Senior Software Engineer – LLM Evaluation | Contractor | Remote (US Only)
Join Turing, the world's leading AI research accelerator, as a Senior Software Engineer specializing in LLM Evaluation. In this role, you'll create high-quality datasets used to train, benchmark, and advance frontier large language models — working alongside top AI researchers and cross-functional teams.
About Turing
Based in San Francisco, Turing partners with frontier AI labs and global enterprises to accelerate AI research and deploy reliable, high-impact AI systems. Our team specializes in software engineering, logical reasoning, STEM, multilinguality, multimodality, and AI agents.
What You'll Do
- Curate code examples, build solutions, and correct code across Python, JavaScript (React, Node.js), C/C++, Java, Rust, and Go for AI model training initiatives.
- Evaluate and refine AI-generated code across backend and frontend contexts for efficiency, scalability, and reliability.

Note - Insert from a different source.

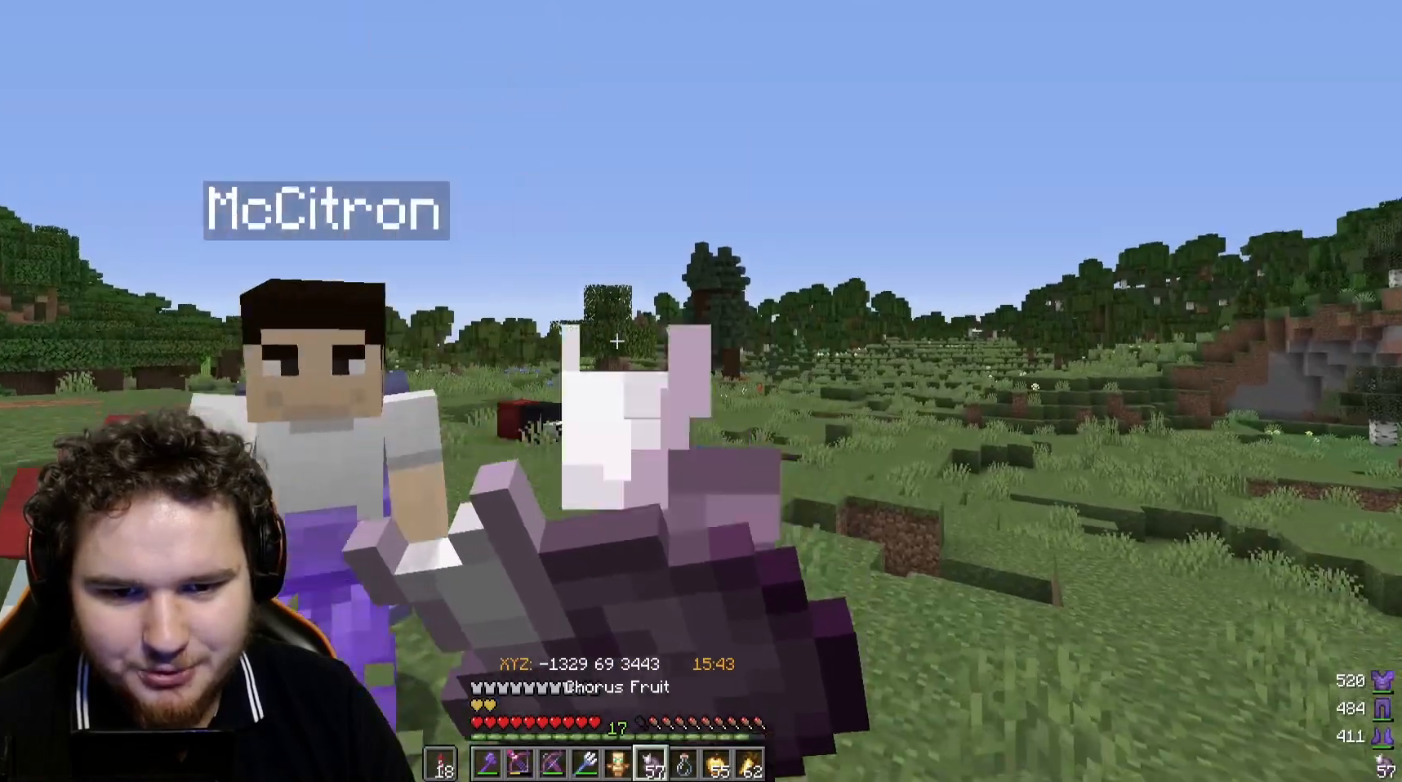
{"keys": [], "mouse": ["right"], "events": []}
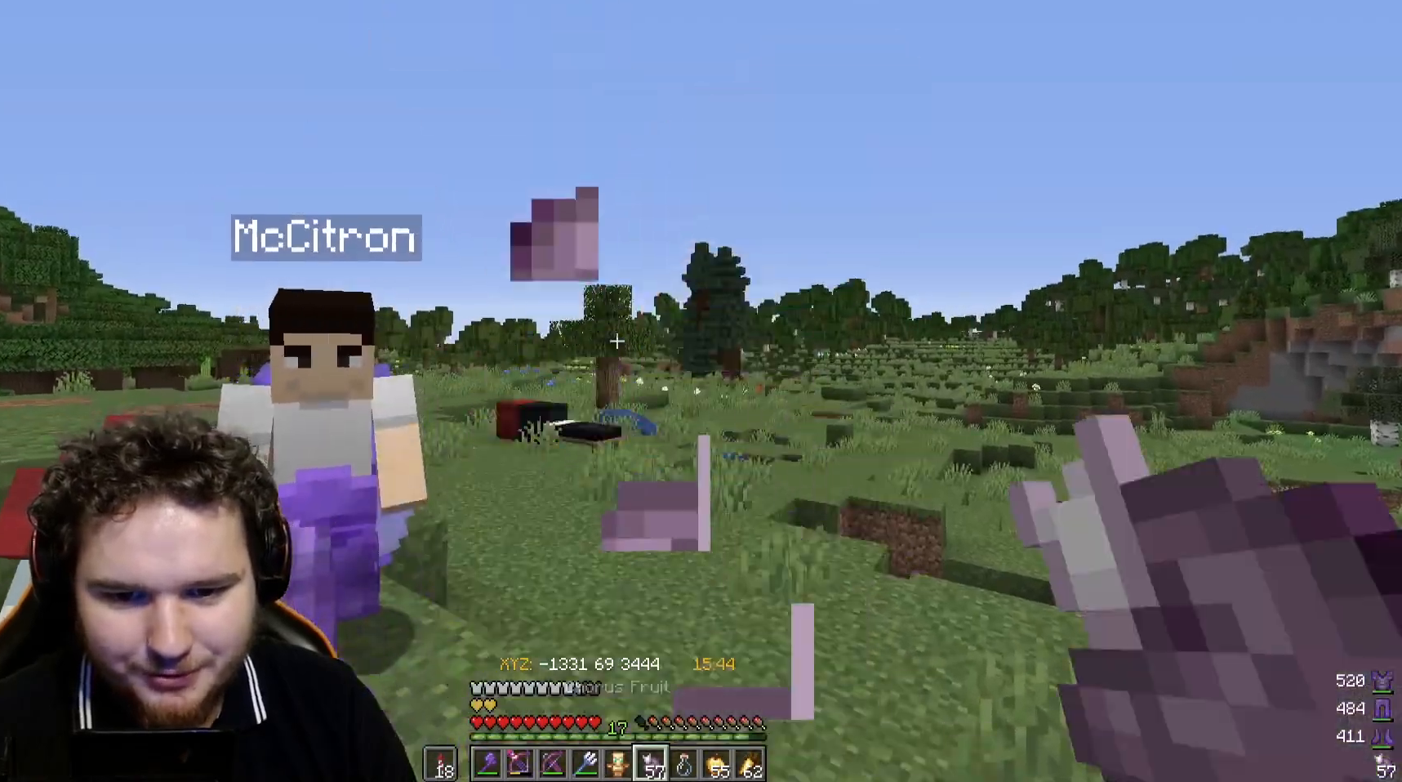
{"keys": [], "mouse": ["right"], "events": [[83, "mouse_right", "up"], [267, "mouse_right", "down"]]}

- Build agents to verify code quality and identify error patterns across full-stack applications.
- Design automated verification mechanisms for software engineering tasks.
- Hypothesize on software engineering lifecycle stages — from prototyping and architecture to production, monitoring, and maintenance — and evaluate model capabilities across them.

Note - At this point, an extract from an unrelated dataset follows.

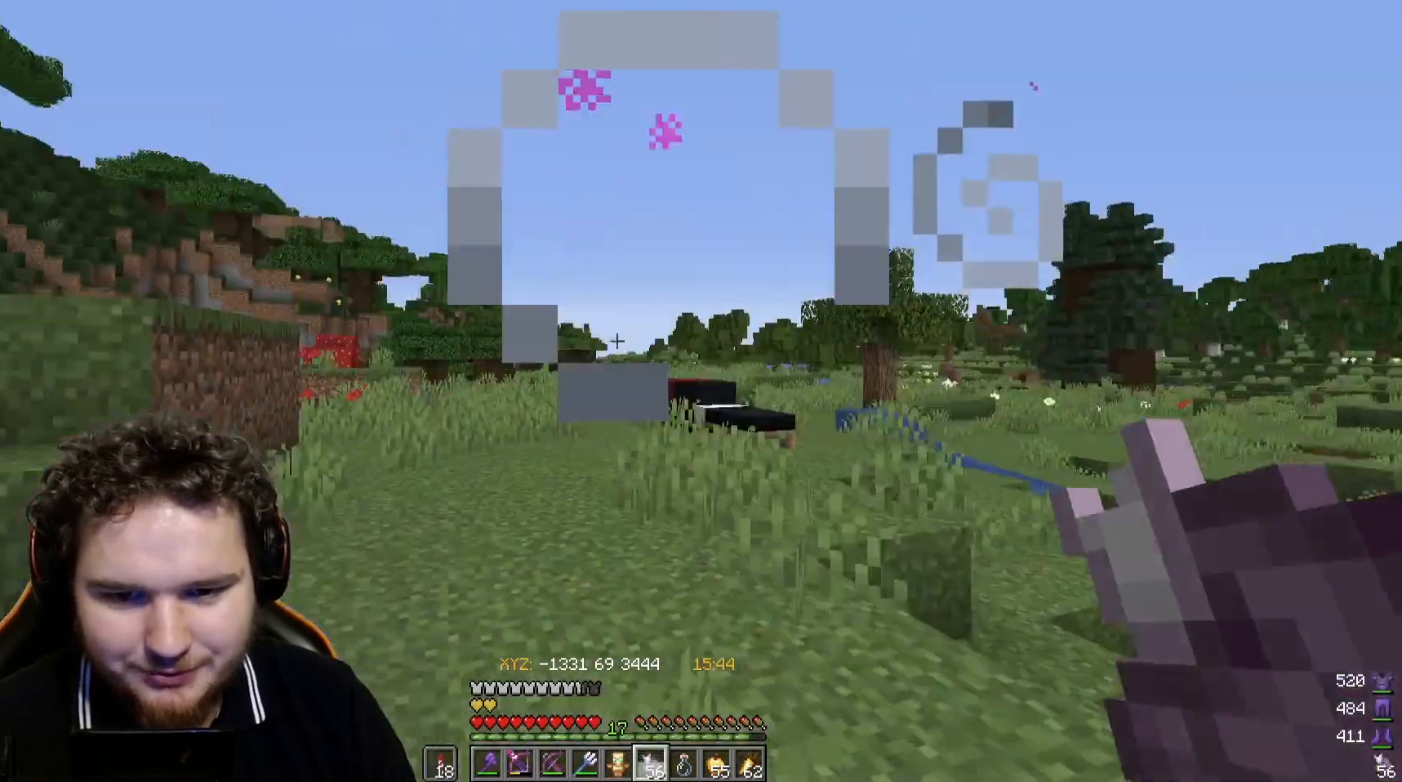
{"keys": [], "mouse": ["right"], "events": []}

- Collaborate with cross-functional teams to benchmark and enhance AI-driven coding solutions.
Required Skills
- 3+ years of professional software engineering experience.
- Strong full-stack expertise in Python and JavaScript (React, Node.js).

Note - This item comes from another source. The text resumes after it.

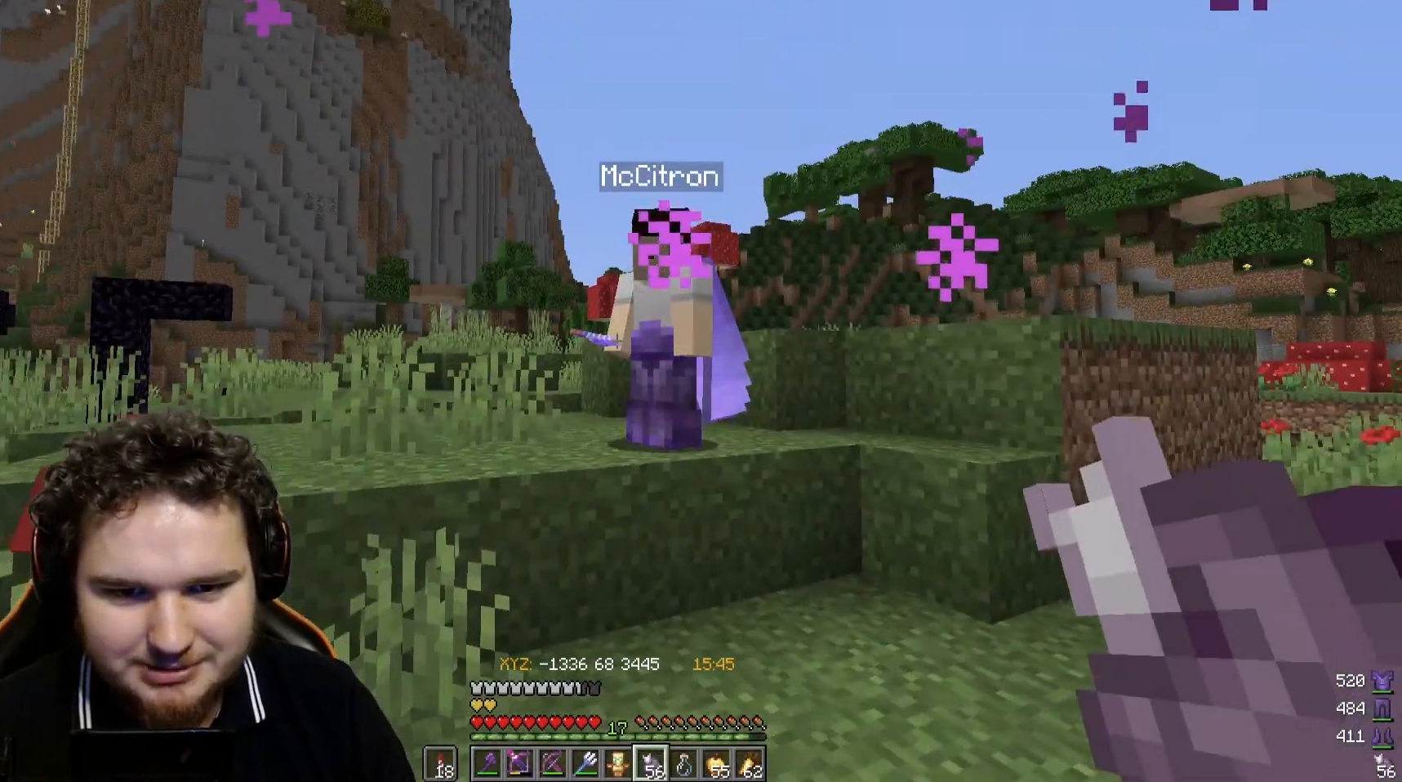
{"keys": [], "mouse": ["right"], "events": []}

- Experience deploying scalable, production-grade software with modern tools and languages.
- Deep understanding of software architecture, design, debugging, and code quality assessment.
- Excellent written and verbal communication skills for structured evaluation rationales.
Ideal Background
Experience at frontier AI organizations (e.g., OpenAI, NVIDIA, Databricks, Palantir, Snowflake) or graduates from top CS programs (Stanford, MIT, CMU, UC Berkeley, Georgia Tech) are strongly encouraged to apply. Exceptional skill and experience always take precedence over pedigree.
Engagement Details
- Type: Contractor (no medical/paid leave benefits)
- Commitment: Flexible — minimum 10 hrs/week, up to 40 hrs/week
- Duration: 1 month, with potential extensions based on performance
- Location: Must be based in the United States
Evaluation Process
The application takes approximately 15–30 minutes and includes an AI video interview.